India, Bangladesh working for better border management says Foreign Secretary, APN: News & Current Affairs, Wed 02 of April, 2014

New Delhi: With a view to prevent export of crime and terrorism India and Bangladesh are putting in place a better border management system along their 4,000-km-long boundary, informed Indian Foreign Secretary Sujatha Singh.

A MoU is also being signed between the countries to prevent infiltration, organised crime, human trafficking, illegal drug trafficking, circulation of fake currency notes (FICN), she said.

“If India is secure, Bangladesh is also secure. This issue goes to the core of what our common understanding should be,” she said.

Singh was speaking at the two-day conclave on India-Bangladesh Security organised by the Observer Research Foundation (ORF) and Bangladesh Enterprise Institute (BEI).

Her father TV Rajeswar, who was former Intelligence Bureau chief and later became a governor, was among the audience. This was the first where the Foreign Secretary’s father was present while she was speaking as a chief guest.

The Indian Foreign Secretary said while the “porous” India-Bangladesh border has led to various illegal activities which need to be tackled effectively, the two countries should further explore cooperation in areas power, water, trade and connectivity.

Noting the difficult topography along the border, she said both countries were working towards a better border management system.

Listing steps to check illegal activities, she said officials at various levels including the director generals of Narcotics Control Bureau of both the countries were holding talks to address the issue.
In a veiled attack on Pakistan, the Foreign Secretary said the terror infrastructure being sheltered will come back to haunt those who are providing “sustenance” to it.

“We have seen from the experiences of another neighbour, our neighbour to the West that the forces of terrorism that are sheltered or encouraged will come back to destroy the very support structure that gave them sustenance in the first instance,” she said.

The Foreign Secretary pointed out that both India and Bangladesh have come to a clear resolve that “we do not wish to harm each other.
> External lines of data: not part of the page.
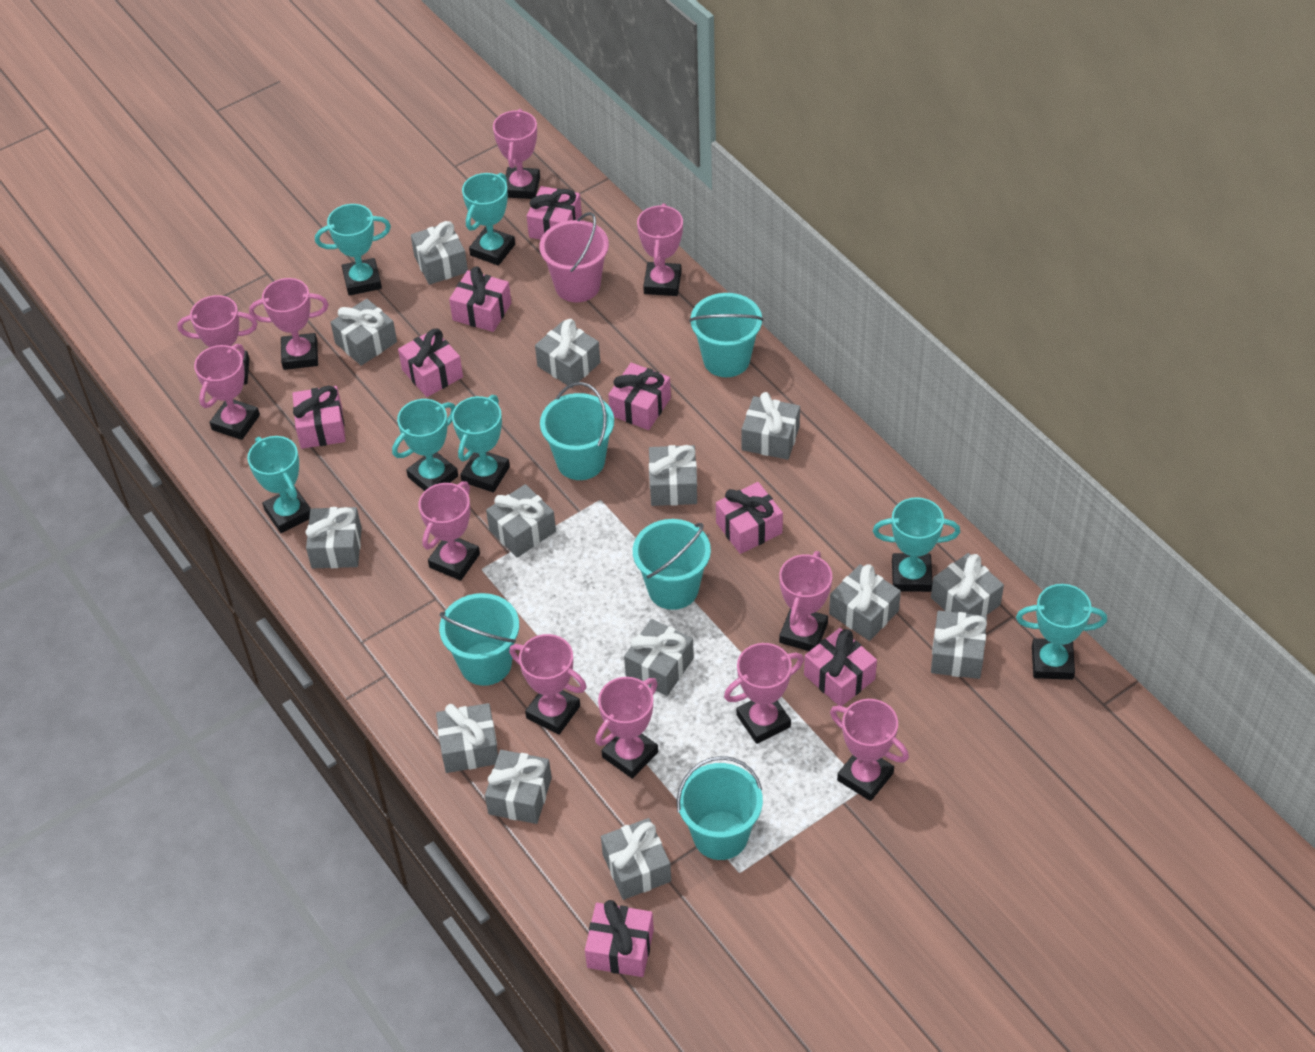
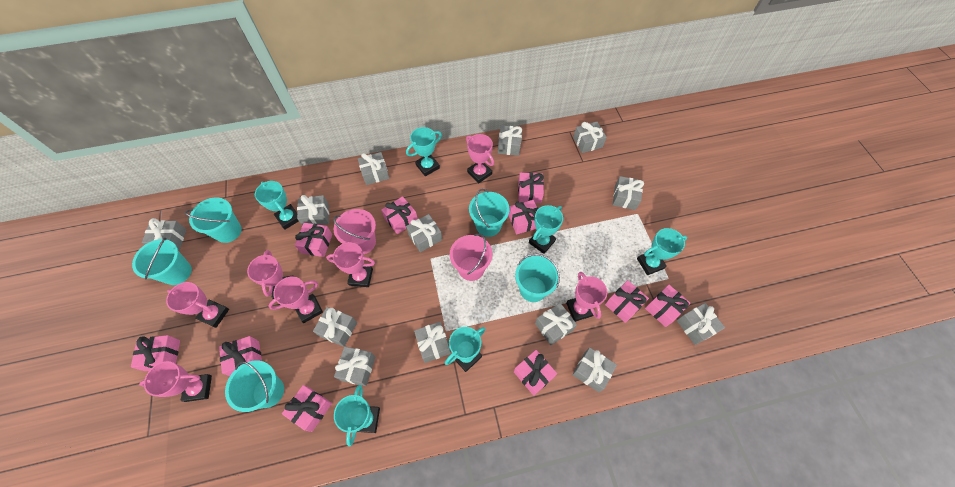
grey gift: [305,507,362,568] [330,299,397,366] [411,221,468,285] [436,703,498,773] [485,750,552,824] [486,484,556,557] [535,319,600,388] [601,818,671,900] [624,619,694,696] [649,445,697,506] [742,392,800,460] [829,564,901,641] [931,553,1004,616] [931,611,987,679] = 14 -> [142,218,187,250] [297,195,329,225] [313,307,357,347] [334,347,375,386] [358,152,390,185] [406,214,442,252] [414,321,451,363] [498,125,522,156] [535,303,577,345] [572,347,617,392] [573,122,607,153] [613,176,644,210] [676,303,725,345] = 13
pink bucket: [540,212,609,302] = 1 -> [333,209,376,254] [450,234,492,281] = 2
pink gift: [292,386,346,449] [398,329,463,397] [449,266,511,332] [527,186,582,240] [585,900,654,977] [608,363,671,430] [716,482,783,554] [804,628,877,706] = 8 -> [131,335,180,371] [219,336,262,376] [282,385,332,432] [295,223,332,257] [381,196,418,234] [508,200,538,234] [514,350,557,396] [518,172,544,203] [605,280,649,323] [645,285,691,327] = 10
pink trophy: [178,295,258,385] [194,344,260,440] [249,278,328,370] [419,481,480,581] [493,109,540,199] [509,634,587,735] [595,677,658,779] [637,203,683,296] [724,643,804,744] [779,551,832,651] [830,699,909,801] = 11 -> [139,361,212,402] [166,282,229,328] [247,250,294,299] [269,277,323,323] [326,242,375,287] [466,134,494,183] [566,272,607,322] = 7
turquoise trophy: [247,436,311,533] [315,204,391,296] [392,399,458,491] [452,395,510,492] [462,173,515,266] [873,497,960,592] [1016,584,1107,680] = 7 -> [255,181,299,230] [334,385,380,447] [406,127,442,176] [445,327,486,372] [529,205,563,254] [637,228,687,275] = 6

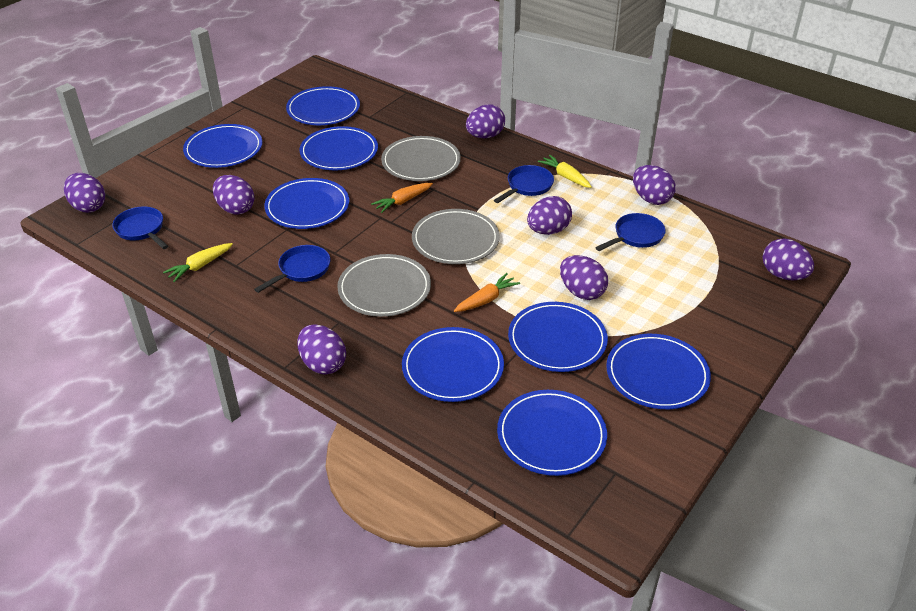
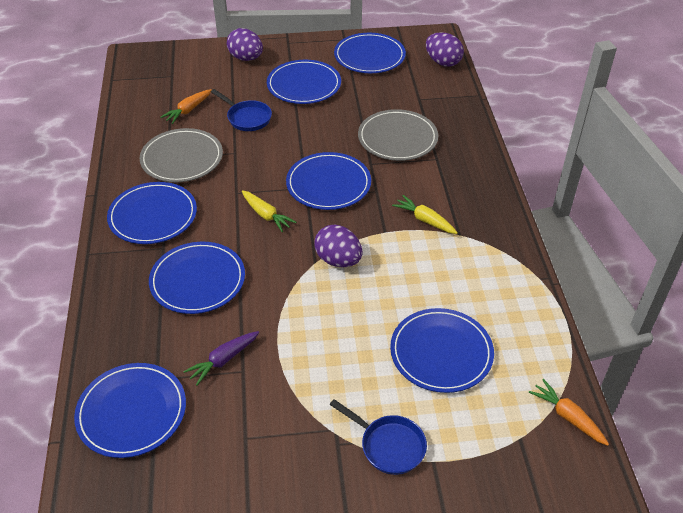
blue pan: [112,206,168,249] [254,245,330,293] [494,165,554,203] [595,213,666,251] = 4 -> [211,89,272,131] [330,399,427,475] = 2
blue plate: [183,124,263,168] [264,178,349,229] [286,86,360,125] [299,126,378,170] [402,327,504,402] [497,390,607,476] [508,302,608,372] [606,334,711,409] = 8 -> [74,363,186,458] [107,182,197,244] [149,242,245,314] [267,60,341,104] [286,152,371,210] [334,33,406,73] [390,308,494,393] = 7
grey plate: [337,254,431,317] [381,136,461,181] [412,209,500,264] = 3 -> [139,128,223,182] [358,109,438,161] = 2
purple carrot: none = 0 -> [183,331,259,386] = 1
purple egg: [64,173,105,213] [213,175,254,215] [297,324,346,374] [466,105,505,138] [527,196,572,235] [560,255,608,300] [633,165,676,205] [763,239,814,280] = 8 -> [227,28,263,61] [314,225,363,267] [426,32,464,67] = 3

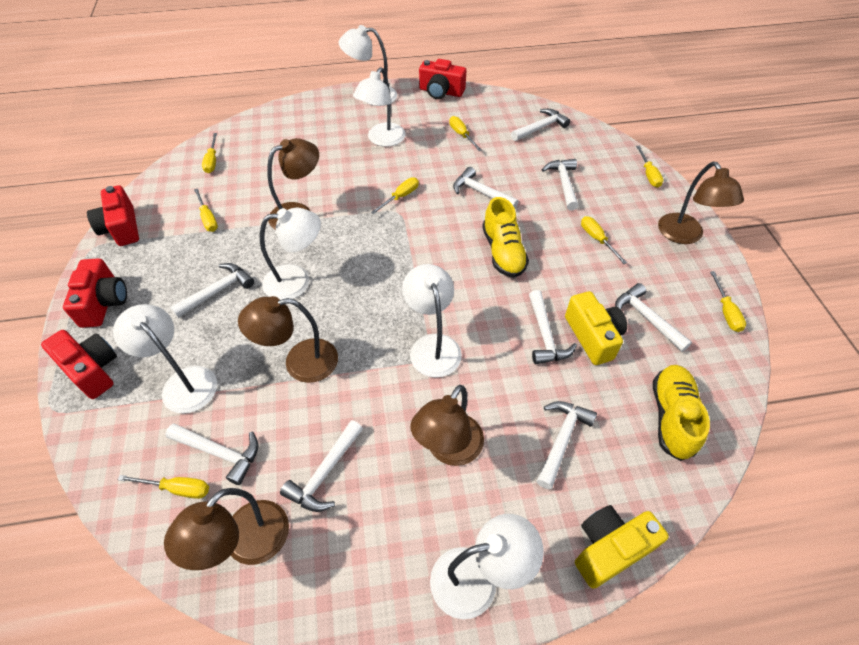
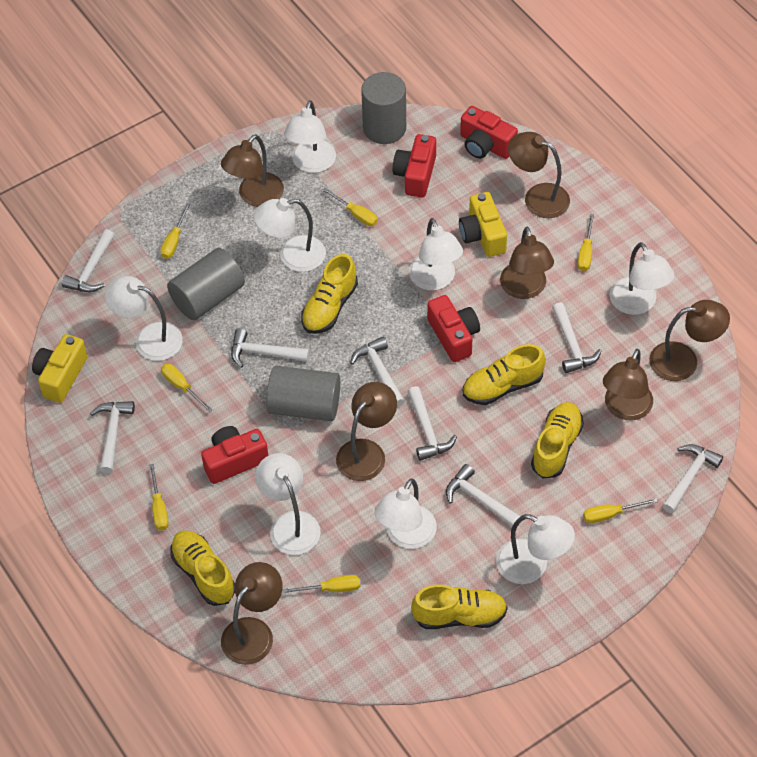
brown lamp: [164,488,289,570] [238,296,338,383] [267,138,319,230] [410,385,484,466] [658,162,744,244] = 5 -> [221,134,284,207] [221,562,283,665] [336,382,397,481] [500,227,554,299] [508,132,570,218] [603,349,653,420] [649,300,730,381] = 7
grey cylinder: none = 0 -> [167,248,245,320] [266,366,340,421] [361,72,406,144] = 3
white hammer: [165,423,258,485] [170,263,254,318] [280,420,363,512] [453,167,519,208] [511,109,570,141] [529,290,577,364] [537,401,597,489] [542,159,578,210] [615,283,692,352] = 9 -> [62,229,114,292] [90,401,135,474] [231,328,309,368] [350,337,405,407] [407,386,457,461] [446,464,521,526] [552,302,602,373] [662,444,723,513] = 8
white lamp: [113,304,217,413] [260,207,321,300] [339,25,397,106] [353,67,406,147] [402,264,462,377] [430,514,544,619] = 6 -> [105,276,183,361] [254,198,326,272] [255,453,320,555] [284,100,336,173] [374,479,437,549] [409,218,463,290] [496,514,575,584] [610,242,674,315] = 8
yellow screwdriver: [118,475,209,499] [194,188,218,232] [202,133,217,173] [371,177,419,214] [449,116,482,151] [581,216,627,264] [636,146,663,188] [710,271,746,332] = 8 -> [149,464,169,530] [160,203,190,259] [161,364,213,412] [282,575,360,593] [322,187,378,226] [578,214,594,271] [583,498,658,523] = 7
yellow shoe: [482,197,529,278] [653,365,710,461] = 2 -> [170,531,235,606] [301,254,358,334] [411,585,508,629] [463,344,546,405] [531,402,584,479] = 5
We wish to contribute to each others’ ecomonic progress, socio economic progress, development and stability”.

“Most of our neighbours are changing in the positive direction… the economic growth figures are encouraging and more importantly they bring with them growing demand and growing aspiration.”
The Foreign Secretary noted the changing multi-party democracy route taken up by most countries in the Asian region is a good democratic transformation taking place in the region.

“The democratic process that is starting in Myanmar will have profound implication for India’s Northeast and for Bangladesh and for our common engagement with ASEAN,” she said.
The Foreign Secretary noted that SAARC and BIMSTEC play an important role in terms of giving platform to interact with neighbouring countries for a better understanding.

“I would like to envisage a power grid traversing Bangladesh from the Northeast through West Bengal must be worked upon to benefit both countries,” She said.

She also said, like the sub-regional cooperation meeting between Joint Working Groups held last year for power, water, trade, connectivity, both the governments were working toward holding a second meeting soon as this area needs to be further explored.

India-Bangladesh bilateral trade reached new peak. Bangladesh has replaced Sri Lanka as India’s largest trading partner in South Asia with trade increasing to $5.8 billion in 2012-13 from $3.7 billion in 2007-08.
All these trajectories in the bilateral relations were due to the landmark visits of Bangladesh Prime Minister Sheikh Hasina to India in January 2010 and Indian Prime Minister Dr Manmohan Singh’s visit to Bangladesh in September 2011 and “a path-breaking agreements” signed on these occasions.